Isn't that the rub point in HT processor. A process running in HT
virtual processor can lock up a specific chunk of the real processor up
that would not normally be locked. So the process running in the Real
processor gets blocked and put to sleep till the process running in HT
is cleared out.

There is no "real" or "virtual" processor, HT is symmetric. Both look
like real CPU's but internally they share certain resources. The
advantage is that if a program gets a cache miss it will stall for
dozens of cycles waiting for memory. On a real multicore CPU that's
wasted time, on an HT CPU there is another thread which can (hopefully)
keep running and use the resources the other isn't using.

For programs like GCC which are waiting for memory 50% of the time of
so, HT can provide a measurable increase in performace.

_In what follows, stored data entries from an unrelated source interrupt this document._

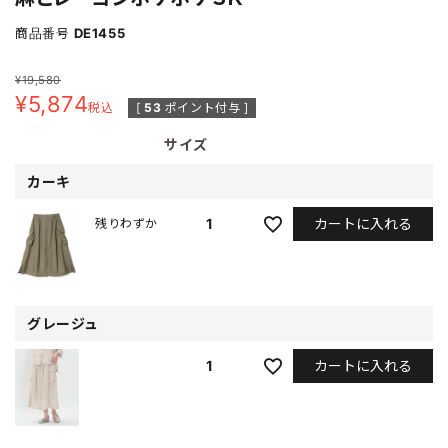
商品番号
DE1455
¥
19,580
¥
5,874
税込
[
53
ポイント付与 ]
サイズ
カーキ
カートに入れる
1
残りわずか
グレージュ
カートに入れる
1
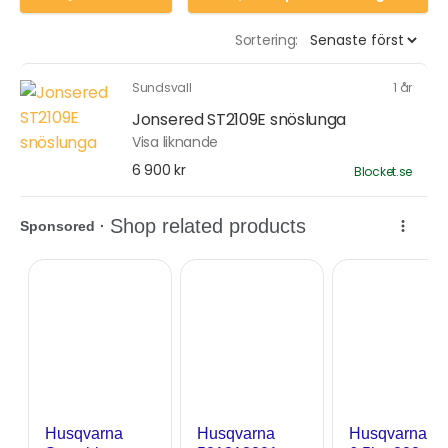
Sortering:
Sundsvall
1 år
Jonsered ST2109E snöslunga
Visa liknande
6 900 kr
Blocket.se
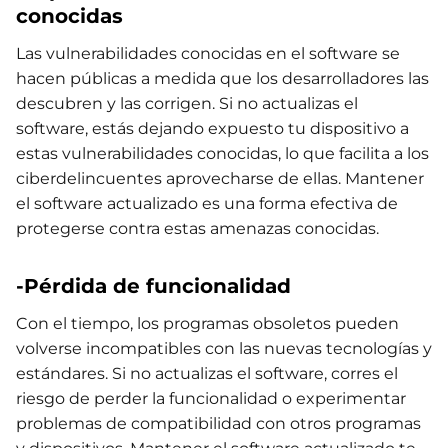
conocidas
Las vulnerabilidades conocidas en el software se
hacen públicas a medida que los desarrolladores las
descubren y las corrigen. Si no actualizas el
software, estás dejando expuesto tu dispositivo a
estas vulnerabilidades conocidas, lo que facilita a los
ciberdelincuentes aprovecharse de ellas. Mantener
el software actualizado es una forma efectiva de
protegerse contra estas amenazas conocidas.
-Pérdida de funcionalidad
Con el tiempo, los programas obsoletos pueden
volverse incompatibles con las nuevas tecnologías y
estándares. Si no actualizas el software, corres el
riesgo de perder la funcionalidad o experimentar
problemas de compatibilidad con otros programas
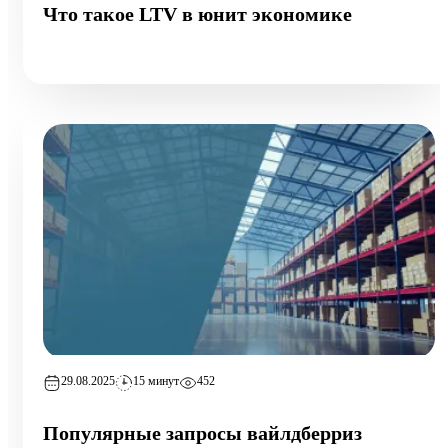
Что такое LTV в юнит экономике
29.08.2025
15 минут
452
Популярные запросы вайлдберриз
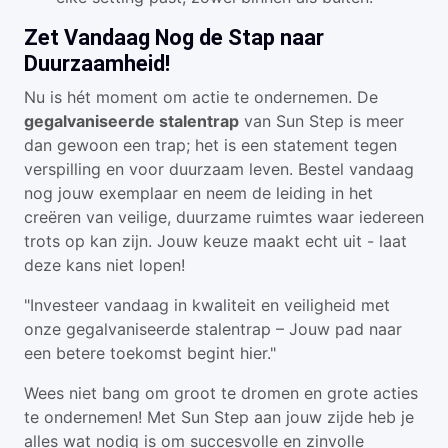
Zet Vandaag Nog de Stap naar
Duurzaamheid!
Nu is hét moment om actie te ondernemen. De
gegalvaniseerde stalentrap
van Sun Step is meer
dan gewoon een trap; het is een statement tegen
verspilling en voor duurzaam leven. Bestel vandaag
nog jouw exemplaar en neem de leiding in het
creëren van veilige, duurzame ruimtes waar iedereen
trots op kan zijn. Jouw keuze maakt echt uit - laat
deze kans niet lopen!
"Investeer vandaag in kwaliteit en veiligheid met
onze gegalvaniseerde stalentrap – Jouw pad naar
een betere toekomst begint hier."
Wees niet bang om groot te dromen en grote acties
te ondernemen! Met Sun Step aan jouw zijde heb je
alles wat nodig is om succesvolle en zinvolle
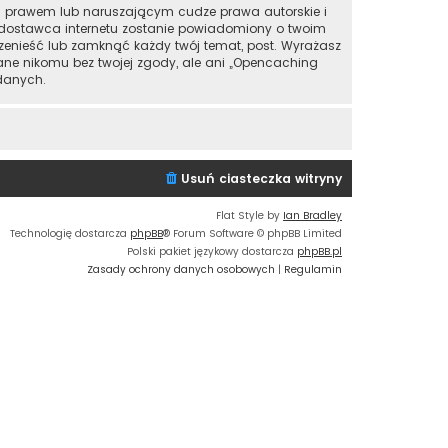
im prawem lub naruszającym cudze prawa autorskie i
j dostawca internetu zostanie powiadomiony o twoim
zenieść lub zamknąć każdy twój temat, post. Wyrażasz
ane nikomu bez twojej zgody, ale ani „Opencaching
danych.
Usuń ciasteczka witryny
Flat Style by
Ian Bradley
Technologię dostarcza
phpBB
® Forum Software © phpBB Limited
Polski pakiet językowy dostarcza
phpBB.pl
Zasady ochrony danych osobowych
|
Regulamin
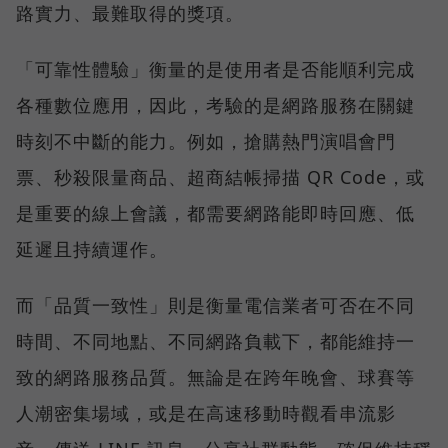
路實力、最難取得的獎項。
「可靠性體驗」衡量的是使用者是否能順利完成
各種數位應用，因此，考驗的是網路服務在關鍵
時刻不中斷的能力。例如，搶購熱門演唱會門
票、秒殺限量商品、超商結帳掃描 QR Code，或
是重要的線上會議，都需要網路能即時回應、低
延遲且持續運作。
而「品質一致性」則是衡量電信業者可否在不同
時間、不同地點、不同網路負載下，都能維持一
致的網路服務品質。無論是在跨年晚會、球賽等
人潮密集場域，或是在高速移動時觀看串流影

For
computationally expensive programs it may be worse.

As time has progress the kernel schedulers i imagine have improved to
better understand that this virtual processor locks parts of the real
processor up so it needs to schedule things a little better so it don't
keep dumping things into the HT processor that it will need a second
latter for another process it queried for the real processor.

The thing is that HT processors share an L1 cache so switching between
two HT processors on the same die is much less expensive than switching
to another core. But if you have only two runnning processes it better
to split them across two cores. Schedulars know this now, they didn't
at first.

Have a nice day,
--
Martijn van Oosterhout <kleptog@svana.org> http://svana.org/kleptog/

Show quoted text

Please line up in a tree and maintain the heap invariant while
boarding. Thank you for flying nlogn airlines.